And let us not forget Bismarck! Was he not our special fellow compatriot? Certainly he was: after all, the Pomeranian country estate of Varzin belonged to him. With its extensive forests, it was located only a few miles away from our place. So we had plenty of reason to be proud.
Incidentally, a considerable number of noble estate owners who had participated in the recent campaigns, as Herr Lieutenant, Herr Captain, Herr Cavalry Captain, or Herr Colonel, could also be found in the vicinity of our town. These gentlemen frequently came to our little town, noblemen from head to toe. In the summer, they appeared on horseback or came by carriage; in the winter, they wore splendid fur coats and came in elegant sleighs, quite often four-horsed, with two outriders, a coachman, and a servant in rich livery.

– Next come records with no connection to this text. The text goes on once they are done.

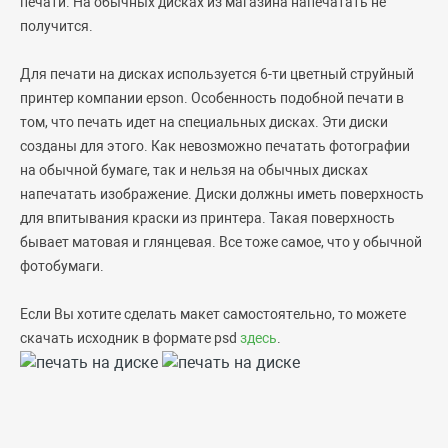
печати. На обычных дисках из магазина напечатать не
получится.
Для печати на дисках используется 6-ти цветный струйный
принтер компании epson. Особенность подобной печати в
том, что печать идет на специальных дисках. Эти диски
созданы для этого. Как невозможно печатать фотографии
на обычной бумаге, так и нельзя на обычных дисках
напечатать изображение. Диски должны иметь поверхность
для впитывания краски из принтера. Такая поверхность
бывает матовая и глянцевая. Все тоже самое, что у обычной
фотобумаги.
Если Вы хотите сделать макет самостоятельно, то можете
скачать исходник в формате psd
здесь
.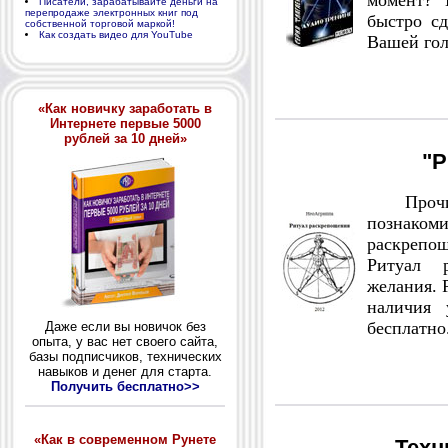
момент? 
Писатели, зарабатывайте деньги на
перепродаже электронных книг под
быстро сд
собственной торговой маркой!
Как создать видео для YouTube
Вашей гол
«Как новичку заработать в
Интернете первые 5000
рублей за 10 дней»
"Р
Прочит
познако
раскрепощ
Ритуал 
желания. 
наличия 
бесплатно
Даже если вы новичок без
опыта, у вас нет своего сайта,
базы подписчиков, технических
навыков и денег для старта.
Получить бесплатно>>
«Как в современном Рунете
Техн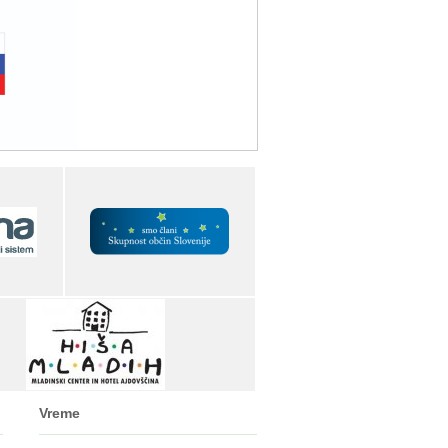
Vreme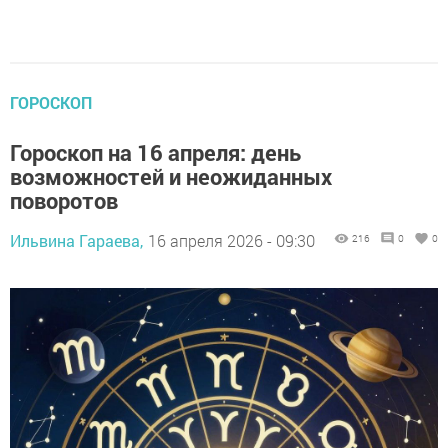
ГОРОСКОП
Гороскоп на 16 апреля: день
возможностей и неожиданных
поворотов
Ильвина Гараева,
16 апреля 2026 - 09:30
216
0
0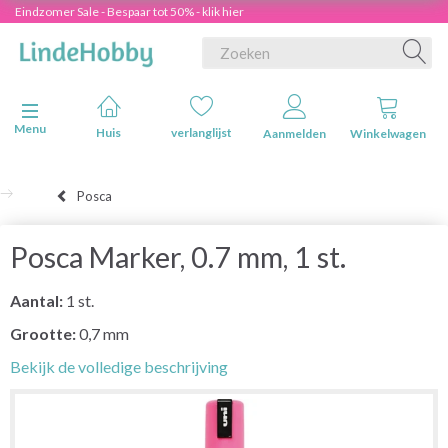
Eindzomer Sale - Bespaar tot 50% - klik hier
Navigatie in-/uitschakelen
Menu
Huis
verlanglijst
Aanmelden
Winkelwagen
Posca
Posca Marker, 0.7 mm, 1 st.
Aantal:
1 st.
Grootte:
0,7 mm
Bekijk de volledige beschrijving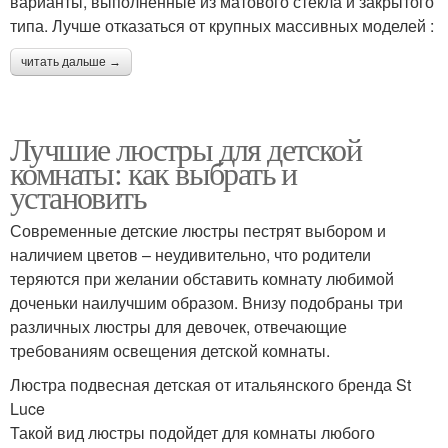
варианты, выполненные из матового стекла и закрытого
типа. Лучше отказаться от крупных массивных моделей :
читать дальше →
Лучшие люстры для детской
комнаты: как выбрать и
установить
Современные детские люстры пестрят выбором и
наличием цветов – неудивительно, что родители
теряются при желании обставить комнату любимой
доченьки наилучшим образом. Внизу подобраны три
различных люстры для девочек, отвечающие
требованиям освещения детской комнаты.
Люстра подвесная детская от итальянского бренда St
Luce
Такой вид люстры подойдет для комнаты любого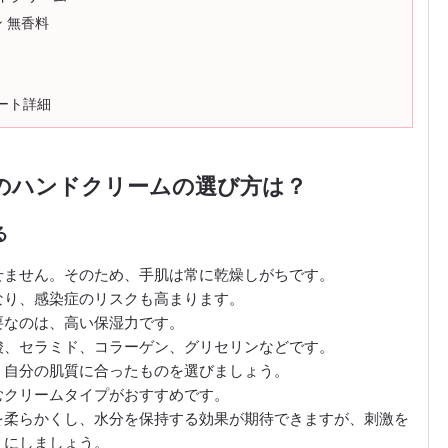
 無香料
ート詳細
のハンドクリームの選び方は？
る
せません。そのため、手肌は常に乾燥しがちです。
なり、感染症のリスクも高まります。
要なのは、高い保湿力です。
酸、セラミド、コラーゲン、グリセリンなどです。
、自分の肌質に合ったものを選びましょう。
むクリームタイプがおすすめです。
を柔らかくし、水分を保持する効果が期待できますが、刺激を
うにしましょう。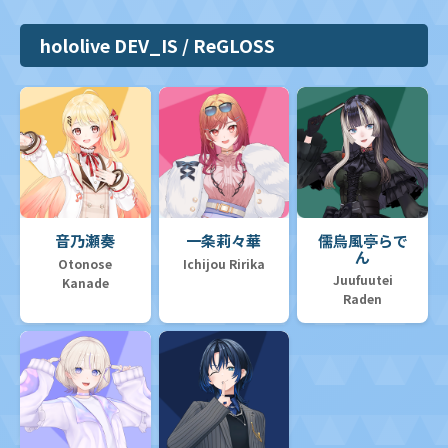
hololive DEV_IS / ReGLOSS
音乃瀬奏
一条莉々華
儒烏風亭らで
ん
Otonose
Ichijou Ririka
Juufuutei
Kanade
Raden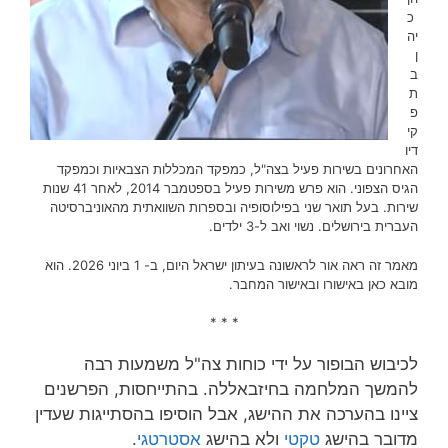
כ
יה
ן
ב
ת
פ
קי
דיו
האחרונים בשירות פעיל בצה"ל, כמפקד המכללות הצבאיות וכמפקד
הגיס הצפוני. הוא פרש משירות פעיל בספטמבר 2014, לאחר 41 שנות
שירות‏. בעל תואר שני בפילוסופיה ובספרות השוואתית מהאוניברסיטה
העברית בירושלים. נשוי ואב ל-3 ילדים.
מאמר זה ראה אור לראשונה בעיתון ישראל היום, ב- 1 ביוני 2026. הוא
מובא כאן באישורו ובאישור המחבר.
* * *
לכיבוש הבופור על ידי כוחות צה"ל משמעות רבה
להמשך המלחמה בחיזבאללה. בהתייחסות, הפרשנים
ציינו בהערכה את ההישג, אבל הוסיפו בהסתייגות שעדין
מדובר בהישג
טקטי
ולא בהישג
אסטרטגי
.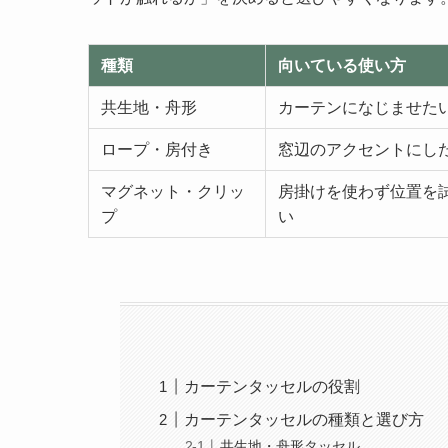
種類
向いている使い方
共生地・舟形
カーテンになじませた
ロープ・房付き
窓辺のアクセントにし
マグネット・クリッ
房掛けを使わず位置を
プ
い
カーテンタッセルの役割
カーテンタッセルの種類と選び方
共生地・舟形タッセル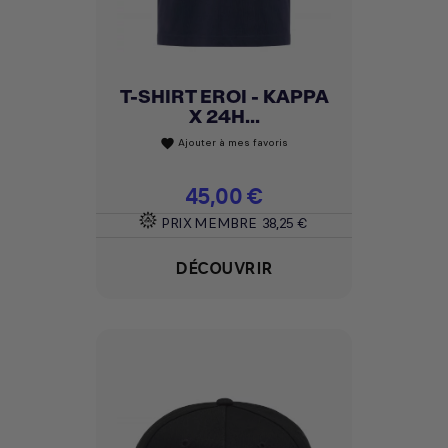
T-SHIRT EROI - KAPPA
X 24H...
Ajouter à mes favoris
favorite
Prix
45,00 €
PRIX MEMBRE
38,25 €
DÉCOUVRIR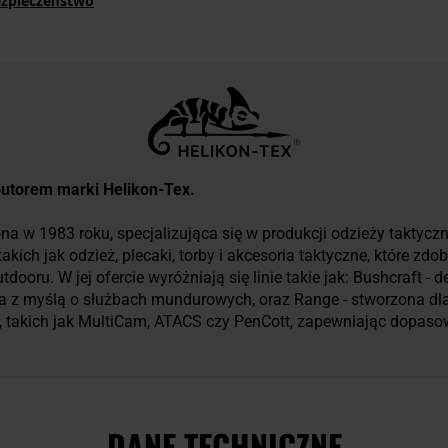
ezpieczeństwo
rybutorem marki Helikon-Tex.
na w 1983 roku, specjalizująca się w produkcji odzieży taktyczne
kich jak odzież, plecaki, torby i akcesoria taktyczne, które zd
ooru. W jej ofercie wyróżniają się linie takie jak: Bushcraft -
 z myślą o służbach mundurowych, oraz Range - stworzona dla 
takich jak MultiCam, ATACS czy PenCott, zapewniając dopas
DANE TECHNICZNE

When this happened, it was not uncommon for local dignitaries and businessmen to stand in their doorways, bowing and scraping, and many a proper philistine considered it a high honor to be fortunate enough to greet such distinguished ladies and lords and even – to be greeted in return. The lords and ladies seemed to regard these deferential greetings by the town dwellers as something entirely natural, for most of the time they returned them with only a light, casual nod of the head; they seldom raised their own hats in greeting. As children, however, we delighted in the fiery, snorting horses that steamed and foamed as they paraded in front of the noble carriage. I also never neglected to take a routine peek at the gentlemen’s chest to see whether it displayed some colorful medal ribbon. If I saw one, then I regarded its owner as easily ranking among the bravest of all brave Pomeranian warriors. I considered him a kind of higher being. Consequently, in my eyes he was not merely a born leader and officer of common soldiers, but also a legitimate master and lord in other things, someone who was naturally entitled to other people treating him with respect and courtesy. This was also what the teachers in school told us, admonishing us often to be extremely polite and deferential toward those sirs, for they were, according to God’s will, the leaders of the people. And so it had to be true.